Satria tersenyum lembut dan menggendong Faraz, merasakan kehangatan tubuh kecil itu di pelukannya. Ia sangat tau Faraz masih sangat takut ia tinggalkan.
"Ayo masuk, Raz," ajaknya sambil melangkah masuk ke dalam kamar.
Di dalam kamar, pandangan mata Faraz bertemu dengan Adiba, istri Satria. Adiba menatap Faraz dengan penuh sesal dan harapan. Insiden tenggelamnya Faraz tadi siang masih membekas di hati mereka. Adiba merasa bersalah karena tidak mengawasi Faraz dengan lebih baik. Satria duduk di depan Adiba, sambil memangku Faraz di pangkuannya.
"Faraz, apakah kamu marah pada Umi cantik?" tanya Satria lembut, sambil mengusap rambut Faraz.
Faraz menggeleng pelan. "Tidak, Abi. Faraz sangat sayang pada Umi," jawabnya dengan suara kecil namun tegas.
Kata-kata itu membuat hati Adiba bergetar. Tanpa sadar, air mata haru mengalir di pipinya. Dia meraih Faraz dari pangkuan Satria dan memeluknya erat.
"Maafkan Umi, Raz. Umi juga sangat sayang padamu," bisik Adiba sambil mencium kening Faraz. Faraz membalas pelukan itu dengan erat, seolah ingin meyakinkan Adiba bahwa semuanya baik-baik saja.
Satria tersenyum melihat pemandangan itu. Dia tahu bahwa insiden tadi telah membuat mereka semakin dekat.
"Maafkan Abi, juga ya Umi. Udah sempat mengabaikan Umi Adiba tadi. Abi... sudah melukai hati Umi. maaf, ya?" Satria menimpali seraya mengusap kepala Faraaz yang masih dalam pelukan Adiba. Istrinya itu mengangguk.
"O iya, Umi, dari tadi Faraz belum kemasukan nasi. Umi mau suapi Faraz?"
Adiba mengangguk, dan mengurai pelukan. "Faraz mau Umi suapi?"
Faraz menggeleng, "telinga, hidung Faraz sakit, Umi."
"Maaf, ya. Salah Umi."
Faraz menggeleng lagi. "Enggak, salahnya air."
Adiba tersenyum ditengah derai air matanya mendengar jawaban polos Faraz.
"Abi ambilkan makanan ya, Raz."
Satria beranjak, tepat saat itu, nyai Atiyah, masuk membawa piring dan gelas.
"Eh, udah dibawain nih, sama Eyang putri," celetuk Satria.
"Iya, ini Raz, ayo makan dulu. Sedari siang belum makan pasti lapar," timpal Nyai Atiyah.
"Biar Adiba aja, umi yang suapi." Adiba hendak beranjak. Namun, Satria sudah menahan dan mengambil piring dari tangan ibunya.
Dada Adiba berdesir, melihat piring itu sama dengan yang Novi ambil tadi. Nasi dengan lauk ayam goreng. tapi, ia tak ingin terlalu memikirkannya.
Faraz menggeleng pelan, menolak piring itu. "Faraz tidak lapar, Abi," katanya dengan suara manja.

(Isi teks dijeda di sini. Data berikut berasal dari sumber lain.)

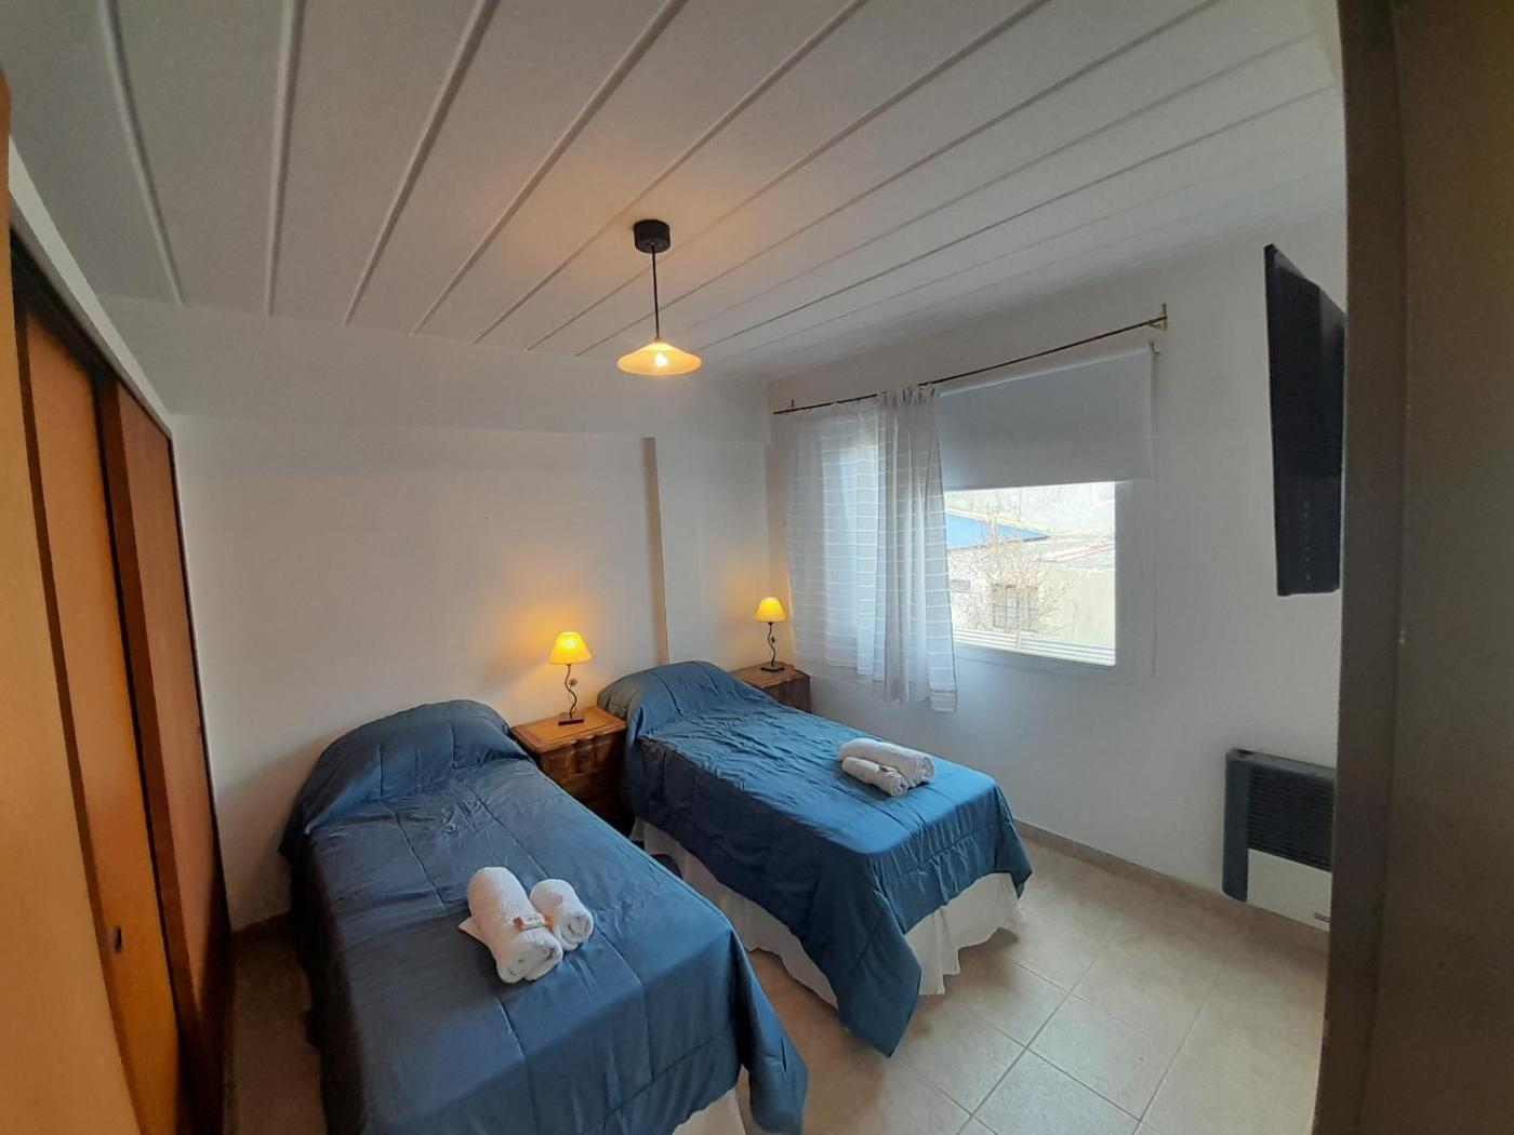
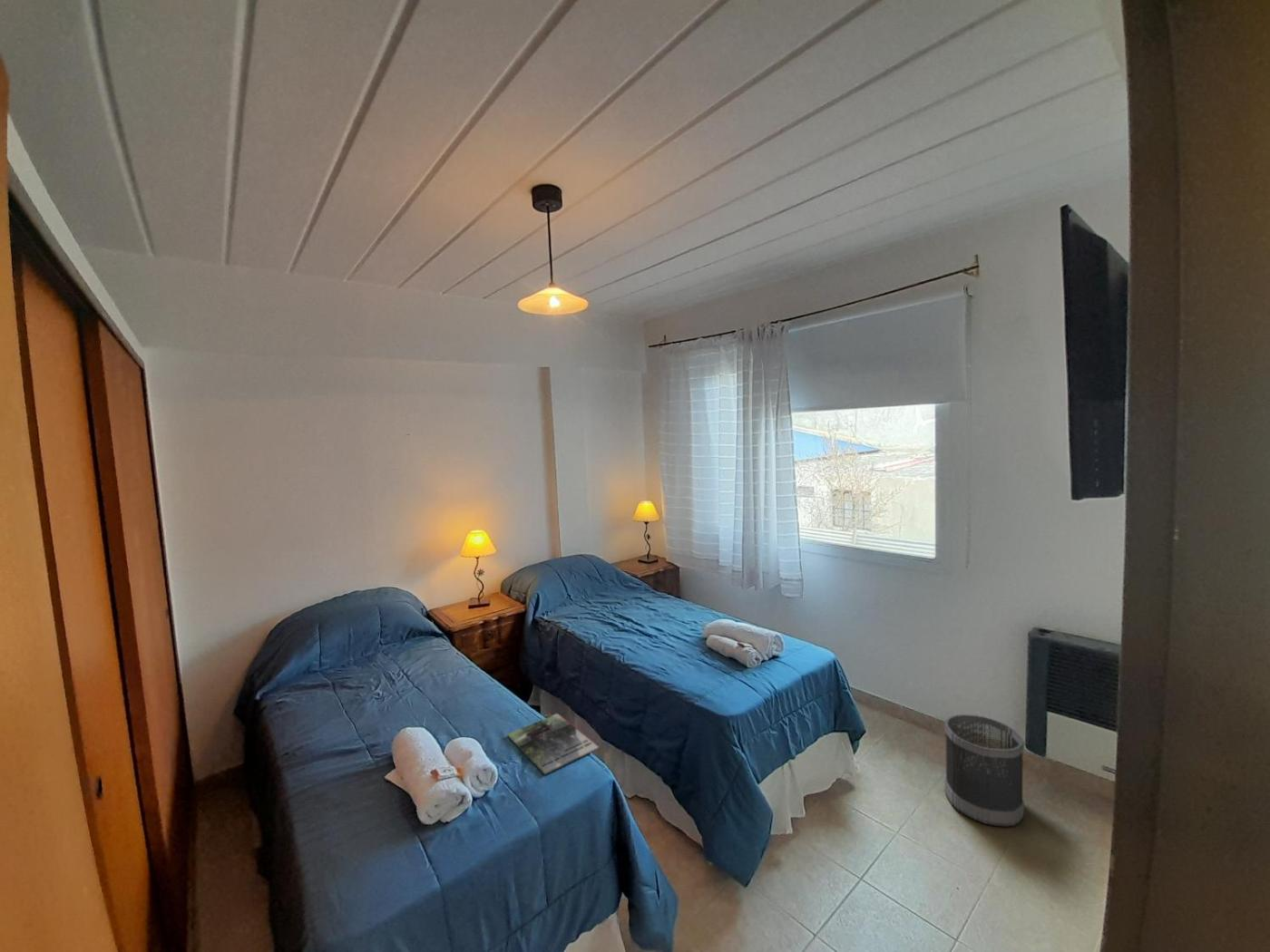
+ wastebasket [943,714,1025,828]
+ magazine [506,713,601,776]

Adiba ikut membujuk, berusaha mengesampingkan desiran di dadanya yang terasa nyeri. Bagaimana pun, itu hanya makanan, dan dia tak boleh terbawa perasaan.
"Ayo, Raz. Makan dulu, sakit harus dilawan. Kalau tidak, malah tambah yang sakit nanti. Udah sakit telinga, hidung belum sembuh, tambah lagi sakit perut karena nggak makana," katanya sambil tersenyum lembut."Makan, ya? Umi suapi."
Faraz akhirnya mengangguk dan menerima piring itu. "Baiklah, Umi. Faraz makan," katanya.
Adiba merasa senang dan mengambil sendok beserta ayam dan nasi.
"Faraz makan sendiri aja, Umi," ucap Faraz sambil mengambil sendok dari tangan Adiba dan mulai menyuap makanan ke mulutnya. Satria dan Adiba saling berpandangan, merasa lega melihat Faraz kembali ceria.
Seusai makan, Faraz sudah berceloteh lagi seperti biasa. Adiba bahkan ikut bersahutan menimpali. Satria merasa bersyukur Faraz dan Adiba bisa akrab lagi setelah insiden itu. Terlintas dalam bayangannya tentang Faraz yang tenggelam, semua panik. Tapi ada seseorang yang membawanya keluar dengan cepat.
"Mereka memang sudah bertaut sejak lama..." gumam Satria dalam hati. "Mas, mbak, aku sudah penuhi janjiku."
****
Malam semakin larut, namun deru angin malam yang semilir tak mampu menghapus luka di hati Novi. Dengan langkah gontai, dia berhenti di tepi jalan yang sepi, menatap langit yang gelap.
Hati Novi berkecamuk, air matanya jatuh tak terbendung saat ia mengingat wajah Satria yang kini milik wanita lain. Setiap tetes air mata yang jatuh bagaikan menegaskan kekalahan hatinya, kepedihan yang tak terperi.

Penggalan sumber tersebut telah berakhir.